I taught another class out at Shelby Farms yesterday. This time I had about eight students, many of them in the ten- to twelve-year-old range, who brought whitewater boats with them. So I took a whitewater boat of my own out there and worked on a different set of skills from what I've been doing in these classes. It was a bit of a challenge, inasmuch as I've got the routine down for a touring-boat class but don't really have a practiced list of activities for people in whitewater boats. But I'm happy to say that everybody seemed to have a good time and got a reasonably good educational experience for a Saturday morning.
This morning I went another round with my new strength routine. That prehab/rehab exercise I'm doing often elicits a pop in my vertebrae right where I've been experiencing pain for so long, and I'm taking that as an encouraging sign.

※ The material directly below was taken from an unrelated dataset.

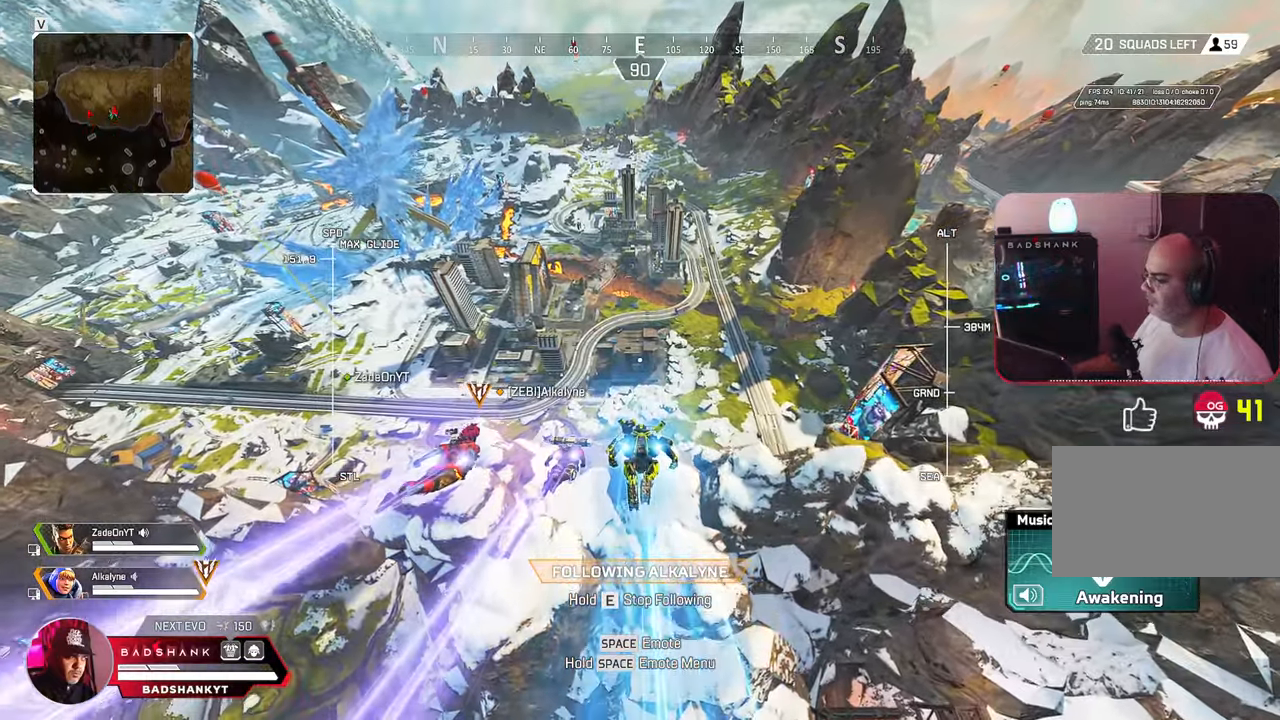
{"keys": ["t"], "mouse": [], "events": [[150, "t", "down"]]}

This afternoon I paddled the K1 in the harbor downtown. Just like on Thursday, it was only a 40-minute session. The other day I saw my friend June, a loyal reader of this blog, and she remarked that an hour in the boat seemed long to her. I'd sort of been thinking the opposite--before this year, a typical session for me was 90 minutes or more--but her comment got me to thinking, and now I've decided to keep sessions shorter for a while for a couple of reasons. For one thing, it puts that much less stress on my back. For another, that K1 demands such a high degree of concentration and body control that I think an hour might be a little too long: even in the early part of a session, I allow some bad strokes to creep in among the good ones, and I'm hoping that spending some time doing shorter sessions with a higher percentage of good strokes will pay off after a while. Sometimes less is more. Thanks, June.